Double hob cookers – A double hob cooker is extremely useful, because you can be more creative and cook two separate ingredients at the same time (duh, obviously)! But it’s also useful when you’re trying to cook your morning breakfast and boil the kettle in time for a cup of tea that will set you up for the rest of the day. A butane gas, propane gas or electric cooking stove will get the job done nice and quickly for you, allowing you to spend more time on an extra-long walk in the sun.
 
Alternatively, buy one-pot recipe books – Sadly, we're not all blessed with tank-sized 4x4 vehicles, so you might not have the space to take and store all of your favourite kitchen pots, pans and cooking products. To get around this, you might want to invest in a ‘one-pot’ recipe book, where you’ll be able to cook professionally-crafted recipes designed for cooking in just one pot. A guaranteed great taste, with minimal washing up… that sounds perfect to us!
 
Cook and freeze – You can save yourself a headache by cooking and freezing some easy meals for the first night of your camping trip.

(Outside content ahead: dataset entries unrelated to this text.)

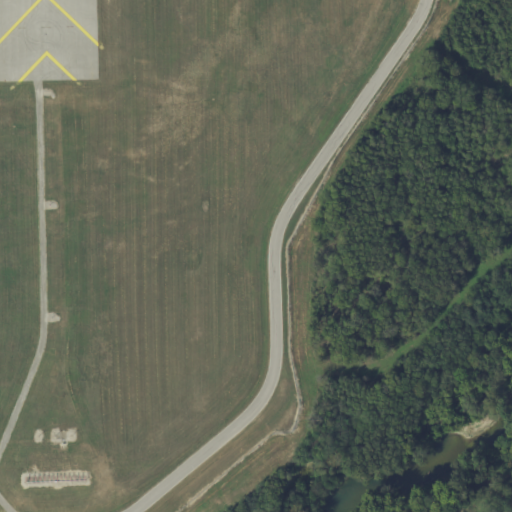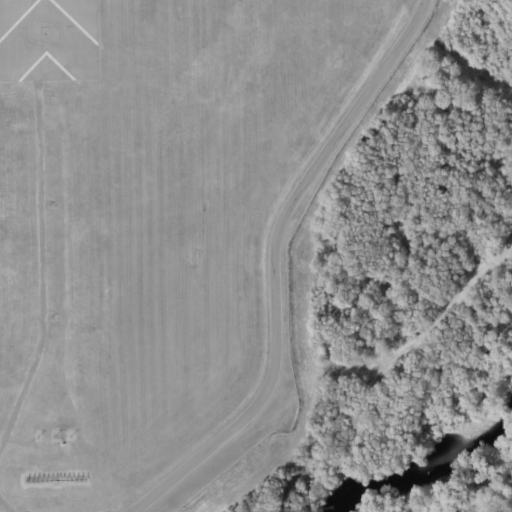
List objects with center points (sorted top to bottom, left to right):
airport: (255, 256)
road: (272, 263)
road: (39, 323)
river: (428, 469)
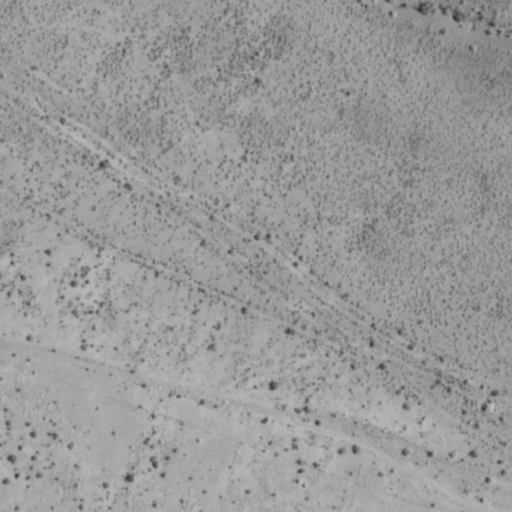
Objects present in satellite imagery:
road: (218, 435)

Your food will defrost while your travelling to your campsite destination and will be ready for heating as soon as you unpack the camping stove. Then all you have to do is give it a good heating - easy peasy!
 
Don’t cook inside of your tent – As convenient as it may seem, you should avoid cooking inside of a tent. Cooking inside of a tent can excessively heat up your tent which can cause condensation problems, leaving puddles at the bottom of your tent. Of course, stoves also come with a fire risk and potential carbon monoxide risks, so be careful. You might want to purchase a windbreak to help to create a well-protected kitchen space that will allow you to cook outside.
 
High-quality storage boxes - We hate to say it, but you will only have a limited amount of space available for taking food with you, so finding the right size of storage boxes will be very important for keeping your food and drink as cool as possible. Make sure your storage box is durable as well, as it’ll have to survive the journeys to and from the campsite, and may even be subject to some interested wildlife when you’re out and about.
 
Invest in a strong table – If there are likely to be a few of you gathering around for food, then it’s best to invest in a strong table that will provide enough space for you all to eat from. Folding tables will help you to conserve space in your car boot, but you can help yourself by making sure you don’t overload your table with heavy items that you don’t really need. Keep your table nice and sturdy by pitching on level ground.
 
Take your best melamine with you – To keep you safe from any potential accidents, we would encourage you to take melamine with you, rather than porcelain crockery. Melamine is designed to take bumps without breaking and also comes with some pretty stylish designs that you won’t find on typical porcelain crockery. They're also really easy to clean!
 
Make washing up a lot easier for yourself – As always, you should make sure to keep your pitch clean and tidy by washing up everything you used during the cooking process. Dirty pots and pans will only attract the unwanted wildlife and leave your pitch space smelling. Make sure to use cleaning chemical when possible and try to keep a plastic bag bin handy with you at all times.